→ Activities:
1) According to the bus speed guidance text, why must the differences in guidance speeds between road sections be optimized? Answer in one to three sentences.
2) From the bus speed guidance text, copy word for word the part starting with "The optimization objective" and going on through "intersection signal control.".

The optimization objective for the comprehensive punctuality rate of bus lines is defined as (4). It is evident that there is a constraint that the guidance speed must satisfy at this time:

$$\left\{\begin{array}{c}{J}_1=min\left({\varphi }_1{\sigma }_1+{\varphi }_2{\sigma }_2+{\varphi }_3{\sigma }_3\right)=min\left(H\left(V\right)\right)\hfill \\ {\delta }_1\left(V\right)=t_{ia}-T_i\hfill \\ 0\le {\delta }_1\left(V\right)\le 60\hfill \end{array}\right.$$

(4)

This article analyzes the bus stop times at intersections during the bus operation. The stop times, denoted as K, are directly linked to the set of guidance speeds $\left(V_c^{1i},V_c^{2i}\right)$. Therefore, it is possible to establish a judgment model of the bus state in combination with the execution state of the intersection signal control.

$$\left\{\begin{array}{c}K=G\left(V_c^{1\left(i-1\right)},V_c^{2\left(i-1\right)}\right)={\displaystyle \sum _{j=1}^i}{k}_j\hfill \\ k_i=⌈\frac{t_{iwait}^c}{C^i}⌉\hfill \end{array}\right.$$

(5)

We use the round-up function to obtain the bus stop state $k_i$ at the intersection; if $k_i=0$, it means that there is no stop at the intersection; if $k_i=1$, it means a stop is required at the intersection.

Therefore, we can determine the objective of minimizing the stop times at intersections along the entire bus route, as well as the constraints that the guiding speed must meet:

$$\left\{\begin{array}{c}{J}_2=min\left(K\right)=min\left(G\left(V\right)\right)\hfill \\ {\delta }_2\left(V\right)=t_{ge}^i-t_{ia}-t_{pre}^i-\Delta t_{dwell}^i-\frac{s_i^1}{V_c^{1i}}\hfill \\ 0\le {\delta }_2\left(V\right)\le g_i\hfill \end{array}\right.$$

(6)

Each road section is associated with a specific guidance speed, and the guidance speeds vary along the entire bus route. However, if there is a significant difference in guidance speeds between road sections, it can lead to a poor driving experience or increase the risk of traffic accidents. To ensure a balanced distribution of bus speeds, it is essential to optimize and analyze the discrepancies in guidance speeds across each road section.

We can determine the guide speeds of the route based on the above analysis; we obtain the balanced distribution speed control scheme by the variance calculation.

$$J_3=min\left(D\left(V\right)\right)=min\left(D\left(V_c^{1\left(j-1\right)},V_c^{2\left(j-1\right)}\right)\right)$$

(7)

4.3. Lagrange Multiplier Method for Speed Optimization

According to (4), (6) and (7), the solution to the optimal speed guidance is essentially a multi-objective hierarchical optimization problem with inequality constraints. The first-level objective is to achieve a comprehensive punctuality rate that ensures the bus arrives on time. The second-level objective is to minimize stop times at intersections, optimizing the overall bus operation service level while still meeting the requirement of timely arrivals at stations. The third-level objective focuses on achieving a balance in guide speeds, reducing speed discrepancies among road sections, and enhancing bus operation stability while maintaining punctual arrivals and non-stop intersections. Combined with the research in the literature [31,32,33], this paper adopts the Lagrangian multiplier method (Algorithm 1) to solve the problem in a hierarchical manner.

(Stored dataset items)
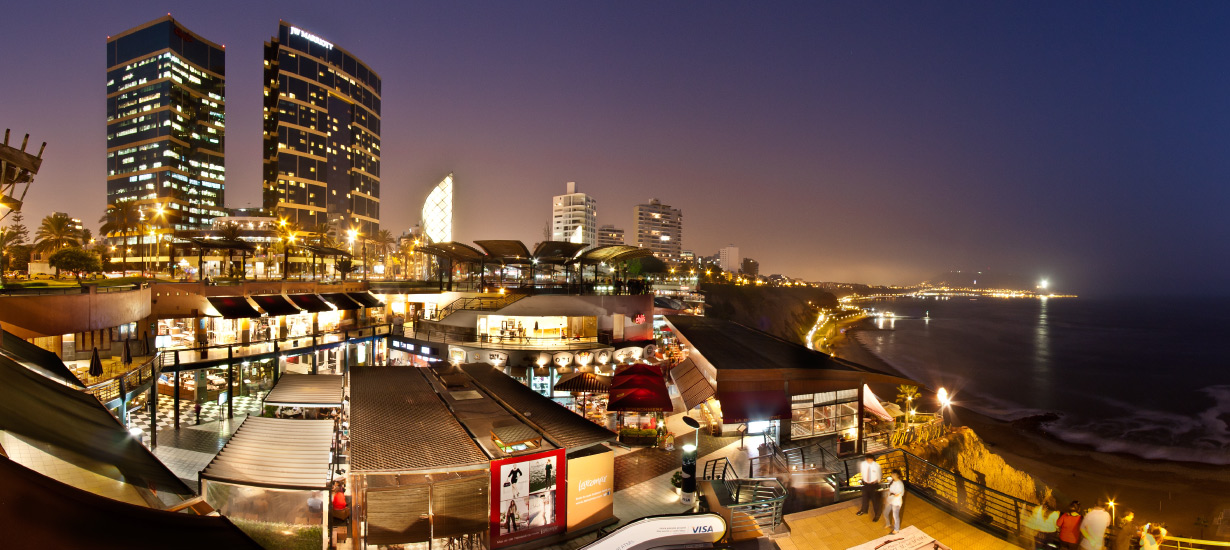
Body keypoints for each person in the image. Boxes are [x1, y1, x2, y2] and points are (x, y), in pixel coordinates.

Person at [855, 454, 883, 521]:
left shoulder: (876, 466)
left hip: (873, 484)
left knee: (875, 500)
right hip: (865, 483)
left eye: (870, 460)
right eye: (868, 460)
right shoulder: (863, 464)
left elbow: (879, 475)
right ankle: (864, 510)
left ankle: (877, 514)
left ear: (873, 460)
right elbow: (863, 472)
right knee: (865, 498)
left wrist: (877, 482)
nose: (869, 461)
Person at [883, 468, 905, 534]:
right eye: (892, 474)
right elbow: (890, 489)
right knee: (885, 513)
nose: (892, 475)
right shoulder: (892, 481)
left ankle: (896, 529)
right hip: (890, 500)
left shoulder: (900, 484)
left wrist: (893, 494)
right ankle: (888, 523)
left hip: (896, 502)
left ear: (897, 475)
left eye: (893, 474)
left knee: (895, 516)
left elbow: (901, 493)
---
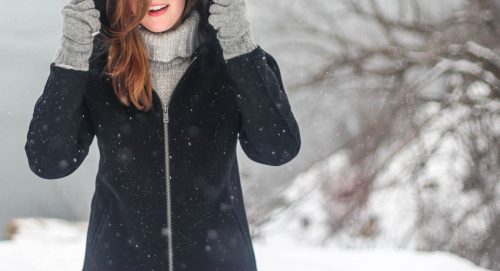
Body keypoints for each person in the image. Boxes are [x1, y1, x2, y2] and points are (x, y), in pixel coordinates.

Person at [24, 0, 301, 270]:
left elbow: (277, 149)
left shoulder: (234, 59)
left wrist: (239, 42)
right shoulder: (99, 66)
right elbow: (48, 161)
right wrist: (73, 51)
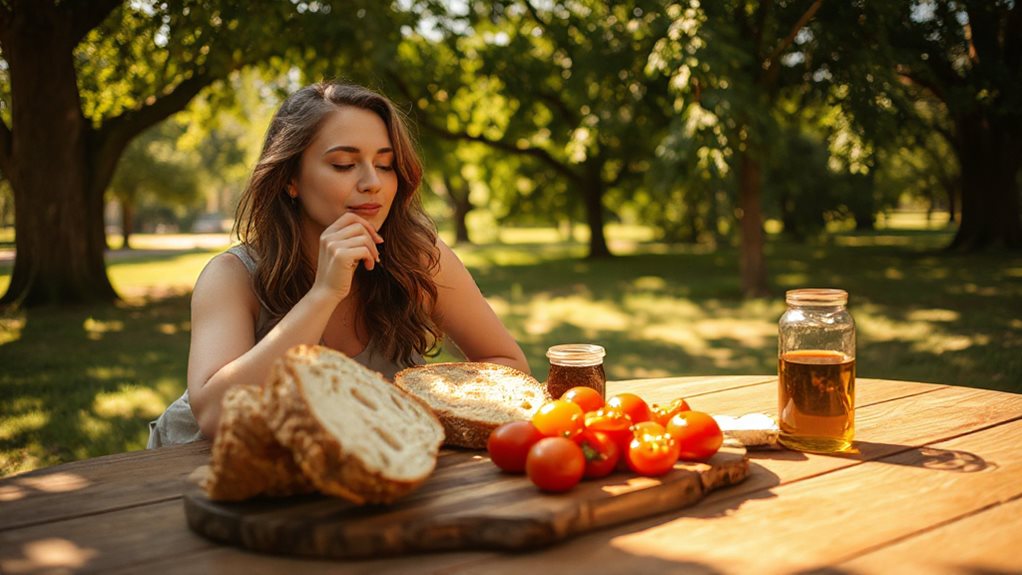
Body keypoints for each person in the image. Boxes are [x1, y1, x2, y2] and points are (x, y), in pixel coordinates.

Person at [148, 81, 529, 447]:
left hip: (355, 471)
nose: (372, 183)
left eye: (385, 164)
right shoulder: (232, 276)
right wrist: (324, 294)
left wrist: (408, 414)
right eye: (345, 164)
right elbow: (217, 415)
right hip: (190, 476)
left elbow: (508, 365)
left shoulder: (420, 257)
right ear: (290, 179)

→ Per-task answers:
1) Large differences in guidance speeds between road sections can lead to a poor driving experience or increase the risk of traffic accidents. Optimizing these differences keeps bus speeds evenly spread across the whole route.

2)
The optimization objective for the comprehensive punctuality rate of bus lines is defined as (4). It is evident that there is a constraint that the guidance speed must satisfy at this time:

$$\left\{\begin{array}{c}{J}_1=min\left({\varphi }_1{\sigma }_1+{\varphi }_2{\sigma }_2+{\varphi }_3{\sigma }_3\right)=min\left(H\left(V\right)\right)\hfill \\ {\delta }_1\left(V\right)=t_{ia}-T_i\hfill \\ 0\le {\delta }_1\left(V\right)\le 60\hfill \end{array}\right.$$

(4)

This article analyzes the bus stop times at intersections during the bus operation. The stop times, denoted as K, are directly linked to the set of guidance speeds $\left(V_c^{1i},V_c^{2i}\right)$. Therefore, it is possible to establish a judgment model of the bus state in combination with the execution state of the intersection signal control.